Some people describe it as a bowler coming in, with your team on strike needing two to win, with one wicket left.
Some people describe it as sleeping alone at night.
Some people describe it as the wait for exam results.
Some people describe it as popping the question, and the painstaking wait as she thinks it over.
Some people describe it as waiting for the 'Price' slide of the annual Apple gadget presentation.
I thought of many of those too, and more.
On July 10, 2011, my definition changed for ever.
Imagine being woken up from your reverie in the backseat of a car, totally out of control and the driver unable to get a grip. Imagine seeing a huge truck in front of you. And you're speeding towards it, with no sign of slowing down.
That one second when you know you're going to crash.
That one second when you don't know whether you'll be alive at the end of it.

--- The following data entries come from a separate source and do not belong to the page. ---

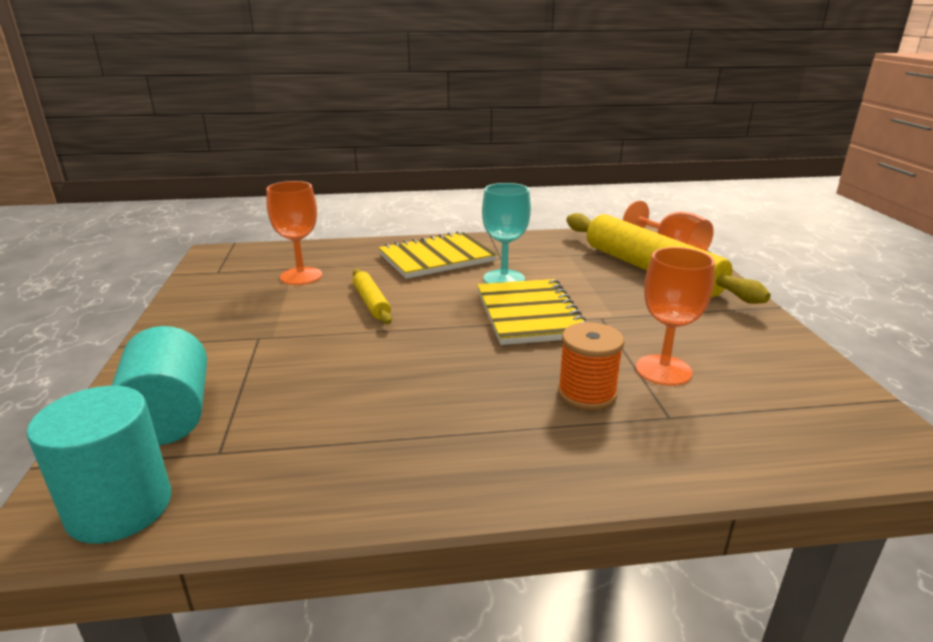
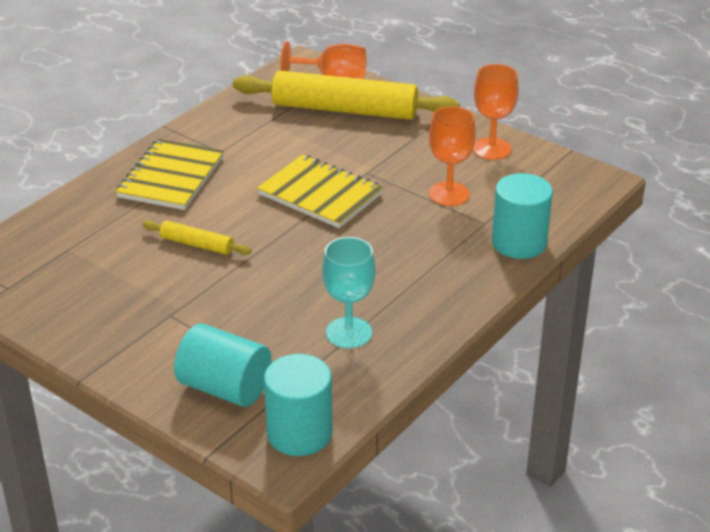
camera: 45 degrees left, 10 degrees up
orange goblet [266,181,322,285] -> orange goblet moved to [473,64,519,160]
turquoise goblet [482,183,531,283] -> turquoise goblet moved to [322,237,375,348]
orange spool [558,322,624,411] -> none
none -> turquoise cylinder [492,173,553,259]

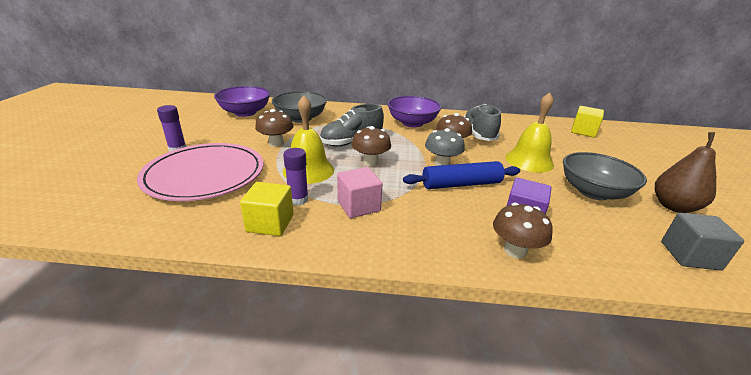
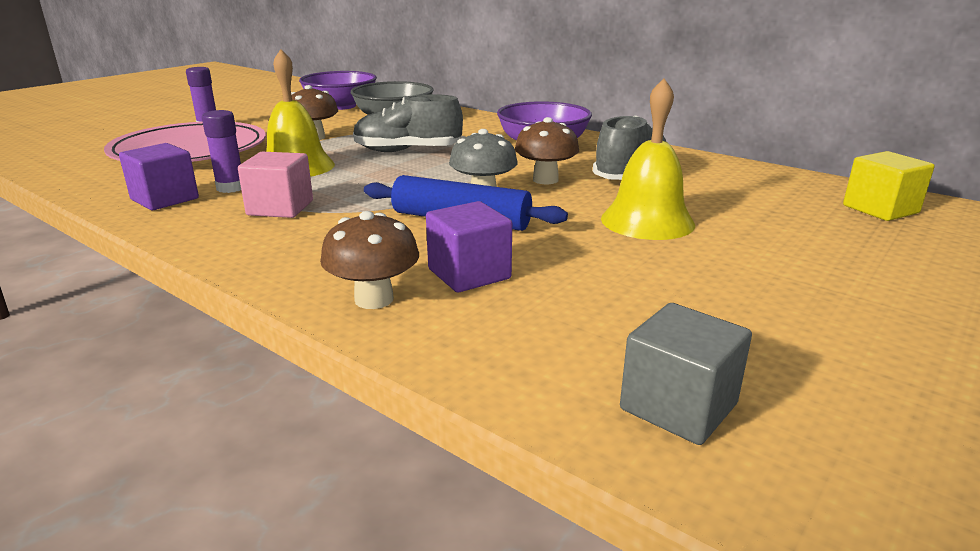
camera: 35 degrees right, 5 degrees down
yellow cube [240,182,294,236] -> purple cube [119,143,199,210]
brown mushroom [352,126,391,166] -> none
grey bowl [563,152,647,200] -> none
brown pear [655,132,716,213] -> none

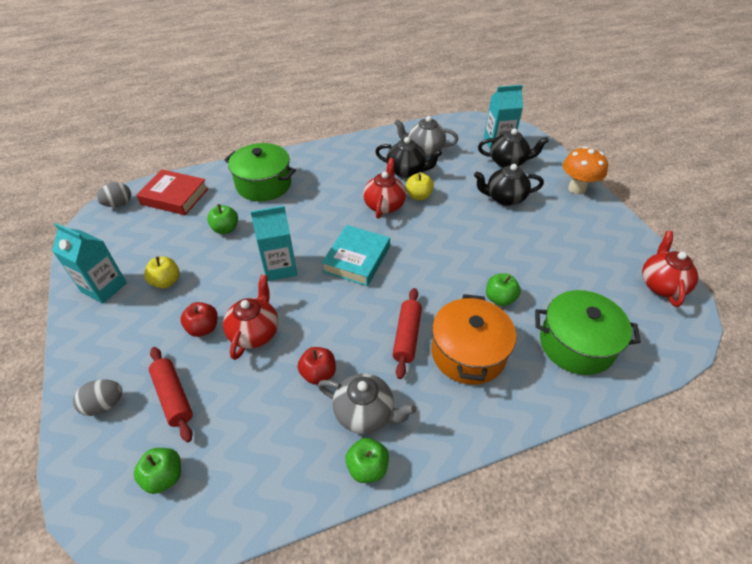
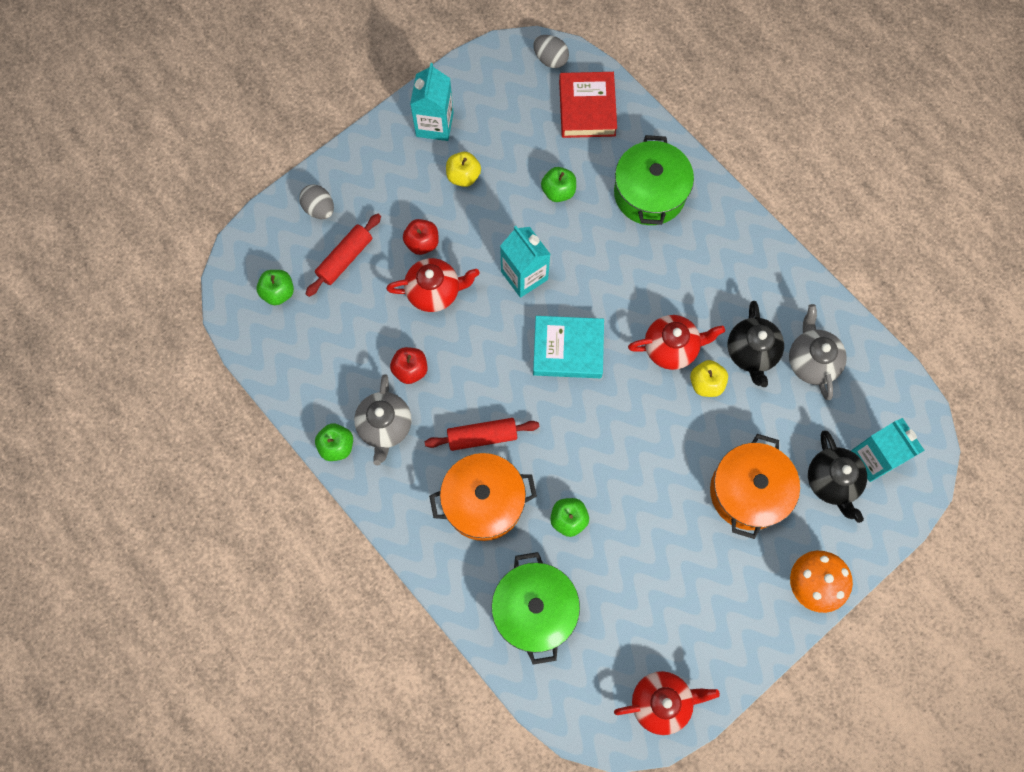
camera: 70 degrees right, 25 degrees up
black teapot [474,164,544,206] -> orange pot [710,434,800,539]

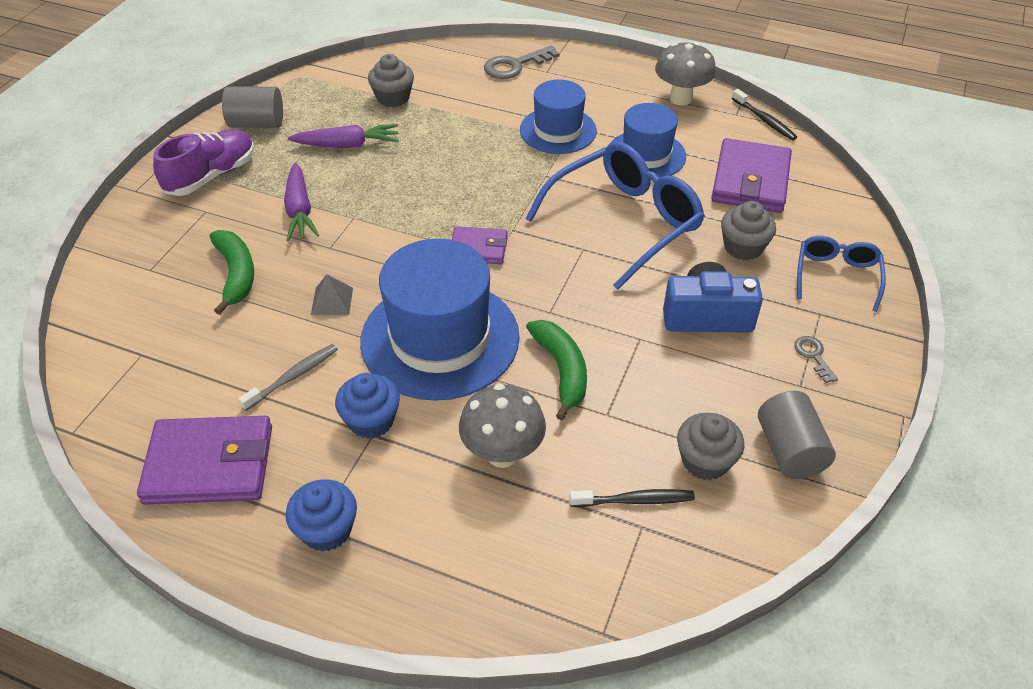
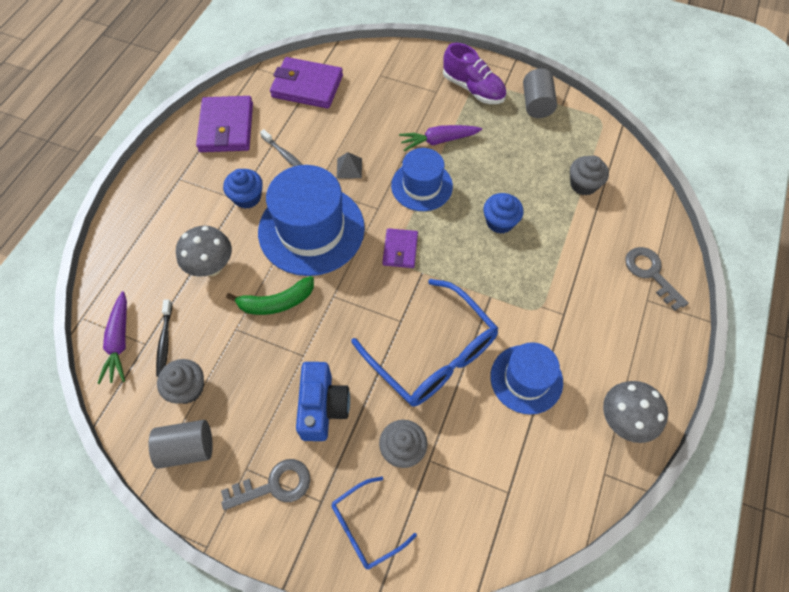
camera: 90 degrees right, 15 degrees up
green banana [210,230,254,315] -> none
blue cupcake [286,479,357,552] -> blue cupcake moved to [483,193,524,234]
purple carrot [288,124,399,148] -> purple carrot moved to [97,291,127,384]
blue hat [520,79,597,154] -> blue hat moved to [391,148,453,211]
purple wallet [711,138,792,213] -> purple wallet moved to [270,57,343,109]
black toothbrush [732,89,797,140] -> none
grey key [794,336,838,383] -> grey key [221,459,310,510], size x1.80
blue glasses [797,236,886,312] -> blue glasses turned 135 degrees clockwise [332,477,417,570]

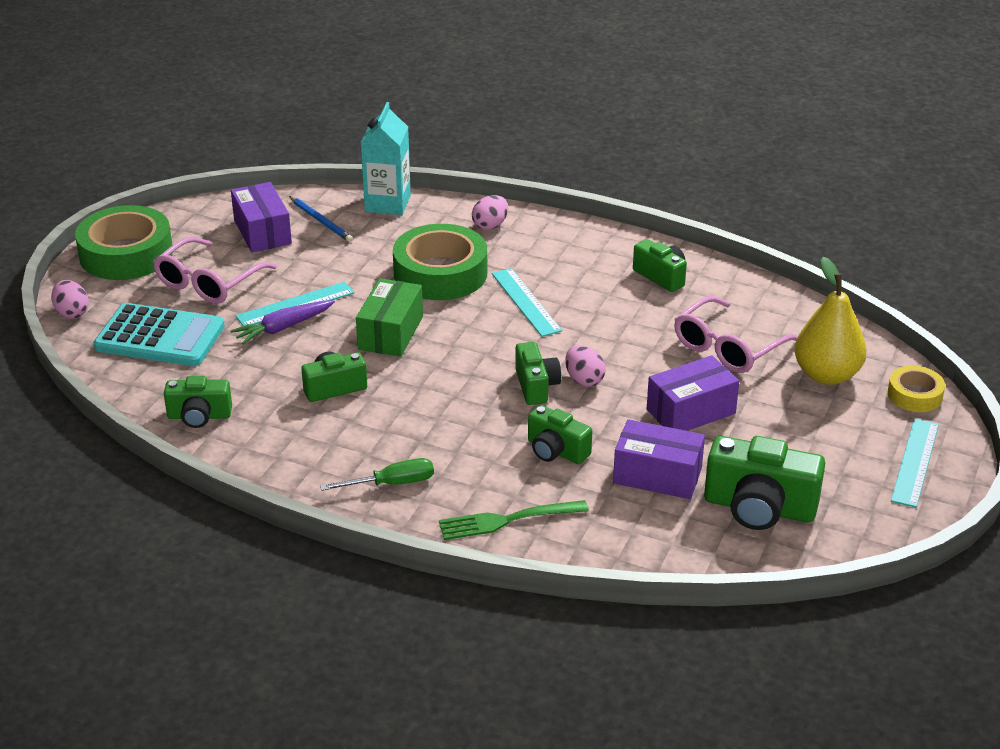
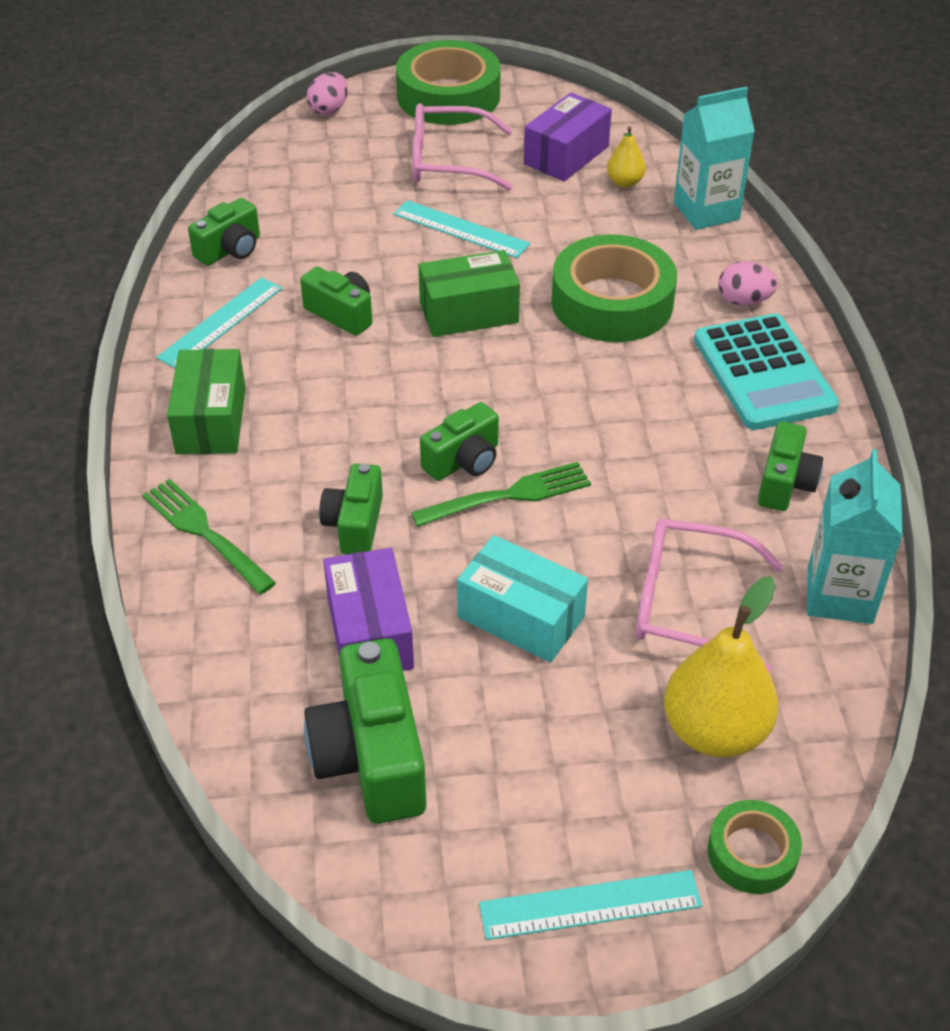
camera: 60 degrees right, 10 degrees up
turquoise calculator [93,303,225,366] -> turquoise calculator moved to [694,313,839,430]
green camera [164,376,232,428] -> green camera turned 105 degrees counterclockwise [188,198,260,266]
purple carrot [231,300,335,344] -> none
blue pencil [289,196,353,242] -> yellow pear [607,126,646,188]
green screwdriver [320,458,434,491] -> green box [167,349,246,454]
turquoise ruler [492,268,562,337] -> turquoise ruler moved to [156,277,282,368]
pink egg [565,345,606,387] -> green fork [411,462,591,527]
purple box [647,355,739,431] -> turquoise box [457,535,588,663]
yellow tape [888,366,945,412] -> green tape [708,800,802,894]
none -> turquoise carton [807,449,903,624]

That one second when your entire life - from peeing in public to raising your hands in triumph after conquering Maharashtra's tallest peak - flashes in front of you in ultra-fast-forward.
That one second where you wonder whether all you've worked for - all your hopes and dreams - will just reside in pieces of a useless cerebellum, whose best future could be inside formalin.
That one second where you want to scream, cry, curse, hope, pray all at once.
That one second where you know something terrible is going to happen, and you don't have the power to do anything - anything about it.
That one second.
Everything else - job, cricket results, bugs at home, marks, rejection, iPad prices - seemed so inconsequential.
That. Is fear.
One year ago, each one of us involved in the accident is alive. And well. And in a position to work just as before without any problems. We can think about iPad prices and cricket matches again.
I just hope none of us - or any of you reading this - are needed to be given a reminder on how fragile life is.